Bacillus dielmoensis strain FF4T has a G + C content (40.8) lower than those of Bacillus coagulans 26 and 36D1 (47.3 and 46.5, respectively) but higher than those of B. bataviensis LMG 21833, B. isronensis B3W22 and L. sphaericus C3-41 (39.6, 38.8 and 37.1, respectively). As it has been suggested in the literature that the G + C content deviation is at most 1 % within species, these data are an additional argument for the creation of a new taxon [30].

Fig. 6 shows the comparison of gene distribution into COG categories of B. dielmoensis with other finished genomes mentioned above. Table 3 presents the numbers of orthologous genes between genome pairs. Table 7 summarizes the AGIOS and dDDH values between the studied genomes. The AGIOS values ranged from 63.25 to 73.22 % at the interspecies level, between B. dielmoensis and other species, but was of 95.94 % at the intraspecies level, between the two B. coagulans strains. We obtained similar results using the GGDC software, as dDDH values ranged from 0.1057 to 0.2321 between studied species, and was 0.0505 between B. coagulans strains. These values confirm the status of B. dielmoensis as a new species.

Table 7 dDDH values (upper right) and AGIOS values (lower left) obtained by comparison of all studied genomes

Conclusion

On the basis of phenotypic, phylogenetic and genomic analyses (taxonogenomics), we formally propose the creation of Bacillus dielmoensis sp. nov. that contains the strain FF4T as type strain. The strain was isolated from the skin of a healthy Senegalese 16-year-old female living in Dielmo, Senegal.

Description of Bacillus dielmoensis sp. nov.

Bacillus dielmoensis (di.el.mo.en’sis. L. gen. masc. n. dielmoensis of Dielmo, the name of the Senegalese village where the female, from whom strain FF4T was cultivated).

Bacillus dielmoensis is an aerobic Gram-positive bacterium, non-endospore forming and motile. Colonies are 2 mm in diameter and white in color on blood-enriched Colombia agar. Cells are rod-shaped with a mean diameter of 0.6 μm (range 0.5 to 0.8) and a mean length of 4.2 μm (range 2.6 to 5.8). Optimal growth is observed aerobically, weak growth occurs under anaerobic conditions. Growth occurs between 30 and 45 °C, with optimal growth occurring at 37 °C. A catalase activity is present but not oxidase activity. A positive reaction is obtained only for esculin ferric citrate. Positive reactions are observed for esterase, esterase lipase, alkaline phosphatase, naphthol-AS-BI-phosphohydrolase, acid phosphatase, β-galactosidase, β-glucuronidase, α-glucosidase and β-glucosidase.
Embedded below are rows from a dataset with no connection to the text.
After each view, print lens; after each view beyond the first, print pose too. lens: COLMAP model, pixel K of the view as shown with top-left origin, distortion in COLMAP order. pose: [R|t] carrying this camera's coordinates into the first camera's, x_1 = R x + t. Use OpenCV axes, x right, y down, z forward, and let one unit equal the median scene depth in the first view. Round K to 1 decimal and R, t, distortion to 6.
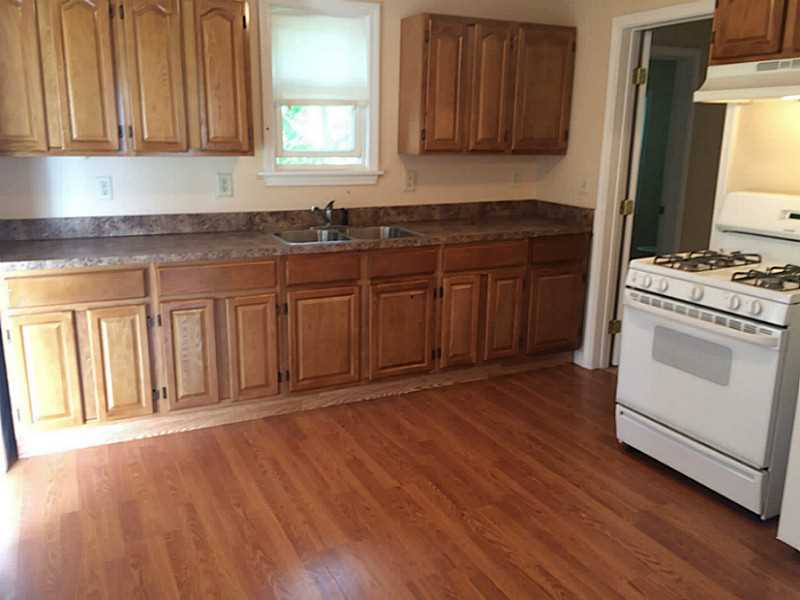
lens RADIAL K [[684.4, 0, 398.1], [0, 684.4, 300.1], [0, 0, 1]] dist [0.043947, -0.018245]
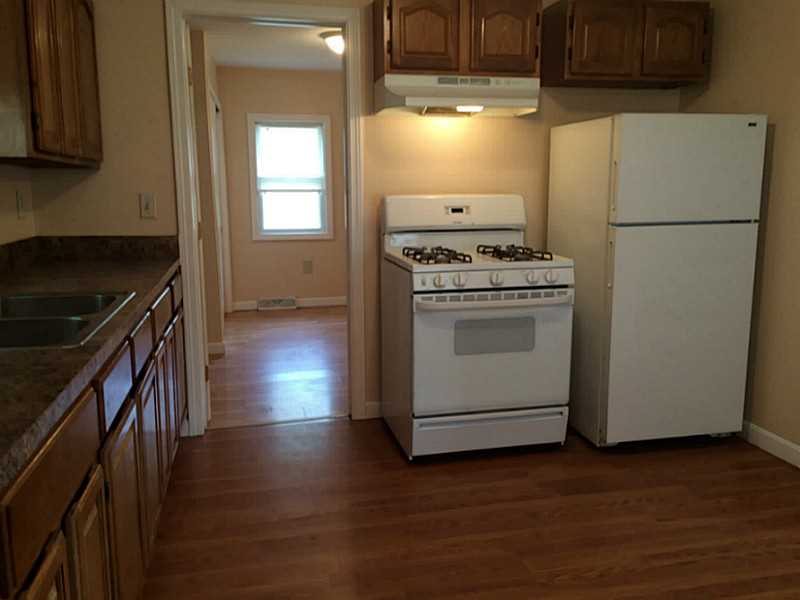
lens RADIAL K [[684.4, 0, 400.5], [0, 684.4, 299.7], [0, 0, 1]] dist [0.043947, -0.018245]
pose [[0.231774, -0.162734, 0.959061, -0.638510], [0.238231, 0.965381, 0.106233, -0.126565], [-0.943147, 0.203856, 0.262518, 0.850804]]
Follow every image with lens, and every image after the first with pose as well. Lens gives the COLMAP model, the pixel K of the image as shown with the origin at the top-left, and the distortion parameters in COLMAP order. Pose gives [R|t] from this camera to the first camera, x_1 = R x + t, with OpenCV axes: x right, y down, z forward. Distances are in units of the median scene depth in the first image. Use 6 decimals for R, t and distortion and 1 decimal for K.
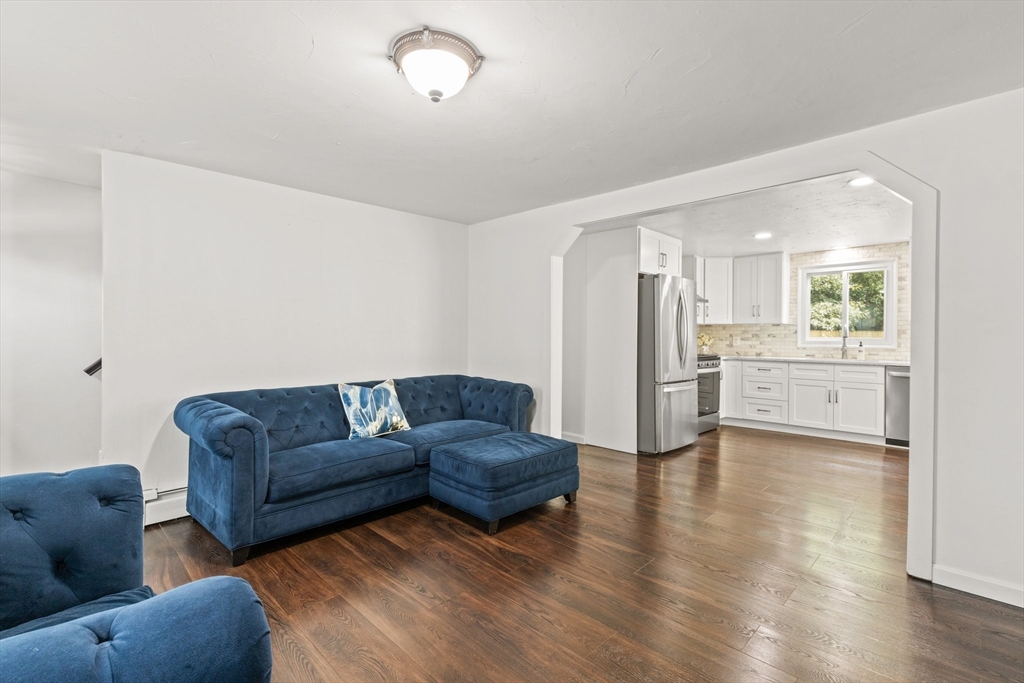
lens RADIAL K [[459.8, 0, 513.2], [0, 459.8, 340.6], [0, 0, 1]] dist [0.001736, -0.000017]
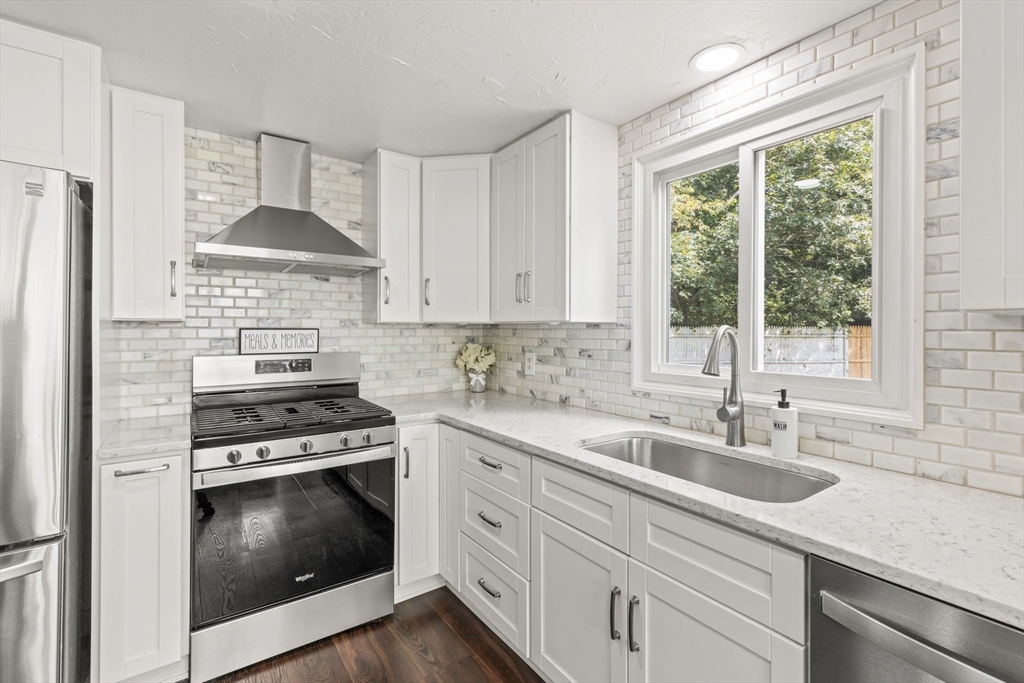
lens RADIAL K [[459.8, 0, 512.1], [0, 459.8, 333.8], [0, 0, 1]] dist [0.001736, -0.000017]
pose [[0.986418, -0.003599, -0.164213, 0.596707], [0.003732, 0.999993, 0.000497, -0.028964], [0.164210, -0.001103, 0.986425, 0.656679]]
B. dielmoensis is susceptible to amoxicillin, amoxicillin-clavulanic acid, ceftriaxone, imipenem, ciprofloxacin, gentamicin, doxycycline, rifampicin, erythromycin and vancomycin, but resistant to penicillin, trimethoprim-sulfamethoxazole and metronidazole.

The G + C content of the genome is 40.8 %. The 16S rRNA and genome sequences are deposited in GenBank under accession numbers HG315676 and CCAD000000000, respectively. The type strain FF4T (= CSUR P3026 = DSM 27844) was isolated from the skin of a healthy female in Dielmo, Senegal.